L’immagine biblica di Dio dell’Antico Testamento è quella di un Dio Creatore Signore della storia e della natura, a cui corrisponde un monoteismo che non accetta attenuazioni né consente compromessi. Questo contraddice il dualismo tipico della filosofia greca che individua le dicotomie Bene-Male=Spirito-Materia (la materia è buona, perché creata da Dio). La veterotestamentaria unicità di Dio, come si vede, non poteva non creare problema in un ambiente politeista e dualista come quello greco.

La fede monoteista ebraica crede in un Dio che è fuori dal cosmo, che risale ad un ordine ontologico altro, poiché non ammette una scala di motori intermedi tra la divinità e il mondo. Dio diviene parte dell’universo creato soltanto attraverso il legame personale, una donazione perfettamente libera che Lui fa al mondo.

Il creazionismo biblico risulta quindi l’opposto della concezione della physis greca (natura nel suo insieme), che vede Dio fare la natura quando la natura non c’era (“sine natura naturam facere”). Non disponendo di un concetto distinto di persona, la filosofia greca si riferisce a un Dio-ordinatore del cosmo. Mentre Anassagora (499-428 a.C.) parlava di una impersonale intelligenza ordinatrice dell’universo, Platone è arrivato a personalizzare questo principio nel Demiurgo, che è però nettamente distinto dalla Divinità.

Aristotele concepisce Dio come Atto puro, Motore immobile e Pensiero di pensiero. In definitiva, per lo Stagirita Dio è vita suprema ma, nello stesso tempo, è un principio ripiegato su sé stesso e privo di relazione con il mondo. Per Aristotele non esiste provvidenza divina, se non nel senso di una fredda necessità.

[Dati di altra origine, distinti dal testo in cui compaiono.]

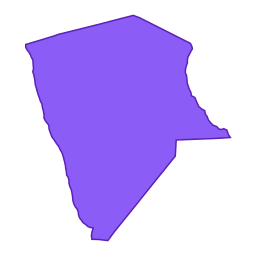 the district of Wagner, Bahia, Brazil
{"feature_id": "56859067B26667304693986", "entity_name": "Wagner", "entity_type": "district", "adm_level": 2, "iso_a3": "BRA", "parent_name": "Brazil", "parent_adm1": "Bahia", "projection": "natural_earth1", "projection_center": [-41.154, -12.251], "detail": "fine", "context": "isolated", "style": "filled", "palette": "violet", "viewbox_px": 256, "rotation_deg": 0, "n_neighbors": 0, "source": "geoboundaries", "source_scale": "gbopen_adm2", "svg_char_len": 1470}
<svg xmlns="http://www.w3.org/2000/svg" viewBox="0 0 256 256"><path d="M25.7,44.5L25.8,47.6L27.2,50.1L28.9,52.2L30.4,54.9L31.7,58.0L32.9,60.2L33.1,64.0L33.5,68.5L32.8,71.8L34.0,75.6L34.6,79.1L35.0,81.6L35.2,84.1L36.3,88.0L37.1,91.1L38.1,94.3L39.6,98.6L40.3,100.9L41.9,104.0L42.4,107.4L43.3,110.6L44.0,114.8L44.0,118.1L45.3,120.7L47.0,123.0L48.8,125.2L49.1,129.3L50.3,132.7L52.0,137.1L54.1,139.8L56.3,143.3L58.8,146.6L60.2,149.7L61.8,152.4L62.8,155.0L63.7,158.3L64.6,161.9L65.4,165.6L65.8,169.0L66.4,171.9L66.6,175.0L67.9,176.9L68.9,179.7L69.0,183.4L69.8,186.4L71.1,189.3L71.9,192.5L72.4,195.7L72.7,198.3L73.0,201.1L73.9,204.0L75.2,206.7L77.1,209.1L78.3,212.0L78.5,214.8L79.5,217.8L81.4,220.3L83.1,222.7L85.8,224.6L87.9,226.5L90.3,227.5L93.3,228.0L92.1,231.4L91.4,235.5L91.9,239.3L98.9,239.5L107.8,240.6L114.7,231.3L138.4,202.0L140.0,199.9L159.7,175.4L163.6,170.7L169.2,163.6L175.3,156.1L176.2,140.0L178.6,139.9L216.6,138.4L230.3,137.5L228.4,134.7L226.9,130.1L223.8,128.7L221.3,129.5L219.1,129.1L216.6,126.5L213.3,125.4L210.7,122.8L208.5,120.2L207.1,116.5L205.3,113.9L204.8,110.7L201.6,108.9L198.9,106.7L197.8,104.4L196.6,101.8L194.9,97.5L191.5,95.8L190.8,92.1L189.3,89.3L188.3,86.3L187.2,83.1L186.9,78.6L186.5,75.5L185.3,72.5L185.5,69.1L186.4,65.8L187.4,62.8L187.4,59.7L188.0,56.9L189.4,54.3L191.0,51.1L192.4,48.9L191.9,46.4L190.4,43.4L139.7,17.8L133.3,15.4L114.2,20.3L100.1,24.0L58.2,34.4L53.9,36.0L25.7,44.5Z" fill="#8b5cf6" stroke="#5b21b6" stroke-width="1.5"/></svg>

Nel Dio dei filosofi abbiamo in definitiva un’unica dimensione di cosmo, che è la totalità dell’essere, dove tutto è organizzato e ordinato. Dio è la legge del cosmo, è il Logos, ciò che fa sì che tutte le cose siano ordinate, ciò che le tiene insieme, ed è interno all’ordine del cosmo stesso.

Il Dio della Genesi crea l’uomo a sua immagine e somiglianza ponendolo al di sopra di ogni altra creatura (Gn 1, 26-28). Nell’economia del Creato gli è affidato quindi il comando del mondo, non perché possa distruggerlo, bensì lo faccia fruttare per il bene e per i suoi bisogni. In questa visione l’uomo può assimilarsi totalmente a Dio aspirando alla santità, ma può percorrere anche una strada autonoma, perché è libero. Quindi l’assimilazione a Dio, che per alcuni filosofi greci si raggiunge solo con la conoscenza, nel disegno biblico passa per la volontà, che permette all’uomo di seguire i comandamenti divini e quindi di santificarsi. In questa opera la creatura è illuminata e aiutata costantemente dal Creatore. Quindi il Dio dell’Antico Testamento interviene nella storia dell’uomo e lo sostiene nella prova. Questa visione non era minimamente concepita dai greci. Plotino, ad esempio, diceva che l’uomo era solo nel suo cammino di ricongiungimento all’Uno. Invece il Dio biblico offre all’uomo un messaggio rassicurante, donandogli di non essere solo nella sua quotidianità.

Per concludere, possiamo affermare che le varie e profonde differenze esistenti nella concezione di Dio della fede monoteista ebraica e di quella delle filosofie greche risalgono tutte alla rispettiva “dottrina della creazione”. Mentre il creazionismo dell’Antico Testamento introduce una discontinuità assoluta tra Dio e il mondo, e fonda ogni cosa nell’amore di Dio che trae l’universo dal nulla (ex nihilo), l’Archè greco descrive un’unicità che, però, non ha niente a che vedere con gli uomini, non addita un Dio personale. Nella cultura greca Dio è in definitiva un motore immobile, totalmente isolato e privo di relazione con il mondo. Il Dio personale veterotestamentario, invece, possiede una individualità propria, con intelligenza, volontà e libertà, votata all’amore infinito ed eterno della sua creazione.